Kurtz, also drinking a touch more heavily than usual, clears his throat. “Yes, I still long to be free from the shadows. To return to my truer self. Before that though, I sense they will be of use to our… your cause. I will delay seeking a solution until I am sure you no longer need my assistance with Ankaa.”
He shifts uncomfortably in his chair. Beastie tilts their head slightly, watching him do so.

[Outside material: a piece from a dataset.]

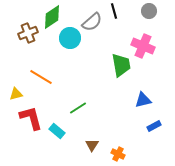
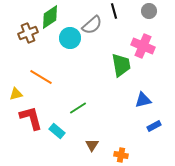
green diamond: moved 2 px left
gray semicircle: moved 3 px down
orange cross: moved 3 px right, 1 px down; rotated 16 degrees counterclockwise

“I was thinking of your concern for my resolve in this task,” he continues. “I would understand paranoia on your part, and perhaps I have heard of a solution.”
Delilah appears focused on pouring another glass. He takes her silence as assent to continue.
“There is a place in Sigil called the Halls of Concordance,” Krutz begins to explain. “Within it, contracts of the most binding nature are written in pure gold and installed into powerful constructs whose only purpose is to enforce such deals. If you asked it of me, I would be willing to enter into such an arrangement. Of my own free will and knowingly. If this gave you greater trust that I would help whatever follows.”
The tumbler in her hand slams down onto the wooden table. Delilah is still, her piercing gaze fixed on the empty glass. Her form ripples, blackish-green scales rising briefly, as shadows drip from her hair like oil.
“Oziah would say I should. She doesn’t trust you as far as she can throw you and I know she wants to have you as far away from me as the Realms would allow.”
Slowly, as if scraping against glass, Delilah’s dark eyes lift up. They are hollow, flat, two small openings to a void that would swallow the world if they could and still be hungry for more.
“But after everything I’ve done to free you, after every chance I have given, every hand I have extended to you, every word I have said in your defence, you come to me and say you’ll help but still with doubt in your heart enough to know you’d betray me? Leave me? Abandon me? And so you offer this option to become… just like her?” Her lips peel back into a snarl. “You clearly don’t know me at all, father.”
She says the word as if it could cut him, as if she holds not the bottle in her hand, but a knife.
Delilah stands in one smooth, fluid motion. “Stay. Go. Help. Don’t. It matters not to me. Any chains you don will be by your choice, not by my doing.” She begins to turn away.
Kurtz has stood up too, though less gracefully, more awkwardly, his hands raised in a gesture of peace. “I had no intention of comparing you to your mother Delilah, my offer was given in love and intended to help with any mis-trust. Which honestly I doubt anyone would judge you for having.”
And that’s the rub, isn’t it. Their whole relationship before his freedom has been built on a magic charm woven around his heart that twisted and squeezed to the point that neither of them could know what was truth and what was a lie.
He sits down, a worn hand resting on worn wood. A small shadow comes over to carefully sniff at him before sitting back and down just out of reach, tail swishing.
“I intend to stay, to help,” he says quietly. “Despite it all, my sordid past, my horrible deeds against my other family members; You are one I do not intend to betray or hurt.” He attempts a rare smile. “Sit? Stay and drink with me?” A sparkle appears in his eyes. “Tell me more about your loved ones’ disdain for me?”
Carefully, with precise movements, Delilah uncorks the bottle and pours another glass, this one double what she gave before, to first herself and then Kurtz.
“One time Jaezred turned into a version of you and we both took a turn at taking him on. Suffice to say Oziah threw herself into it with abandon. Jaezred came very close to losing the form.” She sits, picking up the glass and swirling it. Spots of colour have appeared high on her cheekbones and her eyes don’t seem as flat as they were. They swim with a kind of ruthless merriment. “She might have taken it a little too seriously,” Delilah adds, smirking, before taking a generous sip.
The dragon gives a hearty chuckle at that, raising his glass in a salute. That elicits a smirk from her, the first sign of warmth, if he could even call it that, he had been given since approaching her. It was more than he could have hoped though, and he accepted it.